The most common symptoms of COPD are breathlessness, or a 'need for air', excessive sputum production, and a chronic cough. Daily activities, such as walking up a short flight of stairs, may become very difficult as the disease worsens.
A COPD diagnosis is confirmed by a simple test called spirometry, which measures how deeply a person can breathe and how fast air can move into and out of the lungs. Because COPD develops slowly, its is most frequently diagnosed in people aged 40 years or older.
COPD is preventable, but not curable. Treatment can help slow disease progression, but COPD generally worsens over time.
The primary cause of COPD is tobacco smoke (including second-hand or passive exposure). Other risk factors include:
The most important measure for preventing COPD and for stopping disease progression is avoiding tobacco smoke (including passive exposure). Although COPD cannot be cured, appropriate management can control symptoms, slow disease progression and enable people to enjoy good quality of life.
WHO recognizes that COPD is of major public health importance.
The WHO Framework Convention on Tobacco Control (WHO FCTC) was developed in response to the globalization of the tobacco epidemic, with the aim to protect billions of people from the devastating impact of tobacco consumption and exposure to tobacco smoke. It is the first global health treaty negotiated under the auspices of the World Health Organization, and has been ratified by more than 140 countries.

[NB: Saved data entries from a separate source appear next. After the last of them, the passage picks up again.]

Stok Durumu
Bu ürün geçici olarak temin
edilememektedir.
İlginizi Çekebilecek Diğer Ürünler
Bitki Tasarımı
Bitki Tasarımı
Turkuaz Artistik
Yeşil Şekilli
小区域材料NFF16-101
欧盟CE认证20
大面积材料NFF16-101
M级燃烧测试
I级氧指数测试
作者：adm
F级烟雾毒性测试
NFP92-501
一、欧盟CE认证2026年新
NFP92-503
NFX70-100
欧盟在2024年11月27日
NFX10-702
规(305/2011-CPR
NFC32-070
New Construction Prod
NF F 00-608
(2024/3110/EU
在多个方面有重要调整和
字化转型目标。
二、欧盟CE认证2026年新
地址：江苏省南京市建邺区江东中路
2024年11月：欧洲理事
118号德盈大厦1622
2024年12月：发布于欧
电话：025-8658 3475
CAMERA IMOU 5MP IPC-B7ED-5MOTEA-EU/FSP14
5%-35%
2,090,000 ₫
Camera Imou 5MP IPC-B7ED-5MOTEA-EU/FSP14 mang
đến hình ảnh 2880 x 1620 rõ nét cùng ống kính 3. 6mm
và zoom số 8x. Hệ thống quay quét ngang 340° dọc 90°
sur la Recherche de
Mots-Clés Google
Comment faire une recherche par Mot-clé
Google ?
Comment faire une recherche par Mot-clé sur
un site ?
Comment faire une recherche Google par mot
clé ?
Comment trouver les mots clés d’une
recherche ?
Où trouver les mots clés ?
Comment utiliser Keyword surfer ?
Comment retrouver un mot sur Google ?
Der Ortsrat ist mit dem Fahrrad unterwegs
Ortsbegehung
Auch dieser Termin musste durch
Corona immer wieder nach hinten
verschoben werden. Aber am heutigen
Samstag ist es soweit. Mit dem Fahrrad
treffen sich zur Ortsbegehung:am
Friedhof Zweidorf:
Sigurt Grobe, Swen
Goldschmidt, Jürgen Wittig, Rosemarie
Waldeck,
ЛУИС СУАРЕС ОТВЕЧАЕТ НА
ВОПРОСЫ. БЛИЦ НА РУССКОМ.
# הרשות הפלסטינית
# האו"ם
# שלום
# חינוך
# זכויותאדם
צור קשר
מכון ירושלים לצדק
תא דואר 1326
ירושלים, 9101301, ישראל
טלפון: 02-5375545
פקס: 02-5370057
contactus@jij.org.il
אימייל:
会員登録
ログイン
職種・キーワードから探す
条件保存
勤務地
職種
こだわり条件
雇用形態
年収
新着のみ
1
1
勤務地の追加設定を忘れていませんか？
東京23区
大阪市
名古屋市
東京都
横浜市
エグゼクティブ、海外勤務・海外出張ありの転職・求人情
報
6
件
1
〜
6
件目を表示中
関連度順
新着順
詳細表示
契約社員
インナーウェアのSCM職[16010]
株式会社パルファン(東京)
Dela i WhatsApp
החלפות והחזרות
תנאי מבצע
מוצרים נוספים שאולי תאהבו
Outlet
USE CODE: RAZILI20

WHO also leads the Global Alliance against Chronic Respiratory Diseases (GARD), which is a voluntary alliance of national and international organizations, institutions, and agencies working towards the common goal of improving global lung health. Its vision is a world where all people breathe freely. GARD promotes an integrated approach that capitalizes upon synergies of chronic respiratory diseases with other chronic diseases. GARD focuses specifically on the needs of low and middle income countries and vulnerable populations. The Global Initiative for Chronic Obstructive Pulmonary Disease (GOLD) is part of GARD.
WHO’s work on COPD is part of the overall WHO chronic disease prevention and control work of the Department of Chronic Diseases and Health Promotion. The strategic objectives of the Department are to raise awareness about the global epidemic of chronic diseases; create healthy environments, especially for poor and disadvantaged populations; slow and reverse trends in common chronic disease risk factors such as unhealthy diet and physical inactivity; and prevent premature deaths and avoidable disability due to major chronic diseases.